Few directors deserve the adjectives "visionary," "disturbing," and "surreal" more than Jan Svankmajer, the 72-year-old Czech puppetmaster and conductor of nightmarish stop-motion hallucinations. Banned from making films in his native country for several years, Svankmajer plumbs the dark side of the contemporary psyche with subversive and uncanny interpretations of texts like Faust, Jabberwocky, and Alice in Wonderland. Using old-fashioned stop-motion and perverse puppetry, Svankmajer is a true master of demonstrating that a few well-crafted tricks and a dark vision can be infinitely more terrifying than any computer-generated imagery.

Lunacy, then, would seem to be quintessential Svankmajer territory.
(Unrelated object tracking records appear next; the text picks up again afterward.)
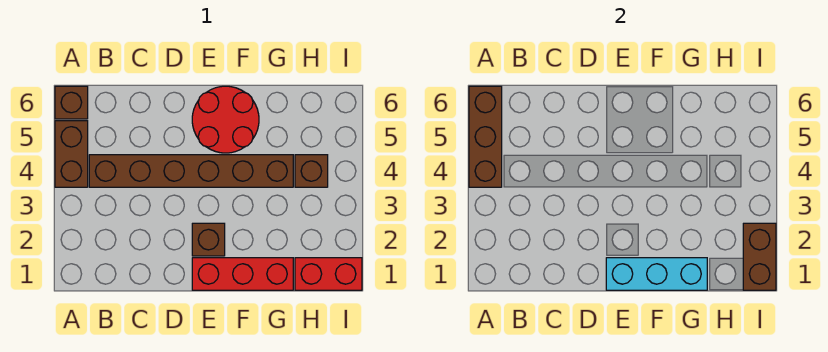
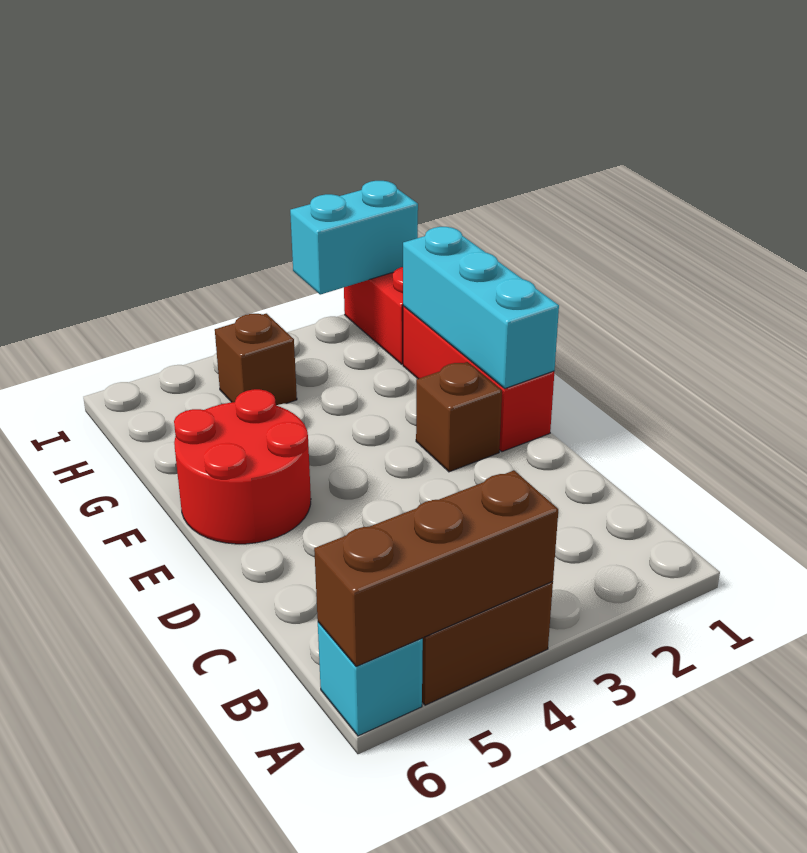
brown 1x1 brick [55,86,88,119] -> cyan 1x1 brick [318,622,423,736]
brown 1x6 brick [89,155,293,187] -> none
brown 1x2 brick [743,223,776,290] -> cyan 1x2 brick [290,181,418,295]

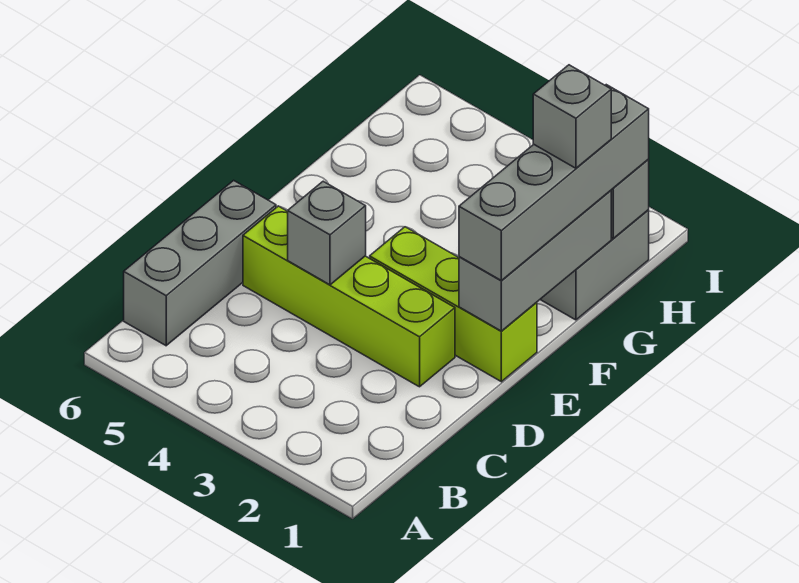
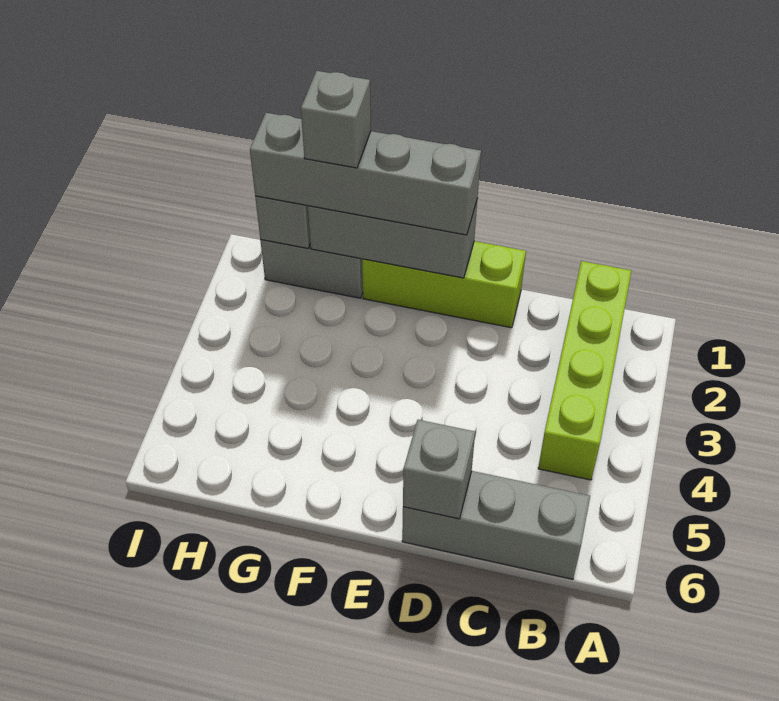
lime 1x4 brick [243,206,455,387] -> lime 1x4 brick moved to [538,261,631,480]
grey 1x1 brick [288,181,366,285] -> grey 1x1 brick moved to [403,420,475,519]
lime 1x3 brick [370,227,537,382] -> lime 1x3 brick turned to [362,241,526,328]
Inspired by the writings of Edgar Allen Poe and the Marquis de Sade, Lunacy tells the story of Jean Berlot, a young man descending into madness who is taken under the wing of a sadistic, equally insane Marquis. Under the Marquis' hospitality, Berlot witnesses an orgiastic anti-Christ ceremony and unwillingly participates in the Marquis' fantasy of being entombed alive. As Berlot slips in and out of sanity, he has grotesque hallucinations of animal tongues slithering across the floor like tapeworms, canned brains throwing themselves into meat grinders, and human eyeballs rolling across muddy landscapes. The story winds up in an insane asylum where the inmates have taken over and the faculty are kept, tarred and feathered, in a dungeon downstairs.

So it's a shame to report that Lunacy is not among Svankmajer's best work. The fantastic stop-motion sequences are too few and far between, and the live action narrative isn't strong enough to sustain the two-hour running time. For those who aren't familiar with Svankmajer's body of work, I can't recommend Alice or Faust strongly enough. For those who know and love the filmmaker's creepy fantasies, you'll find plenty of familiar themes and tropes here—but none of the brilliant, relentless wizardry that marks his earlier films.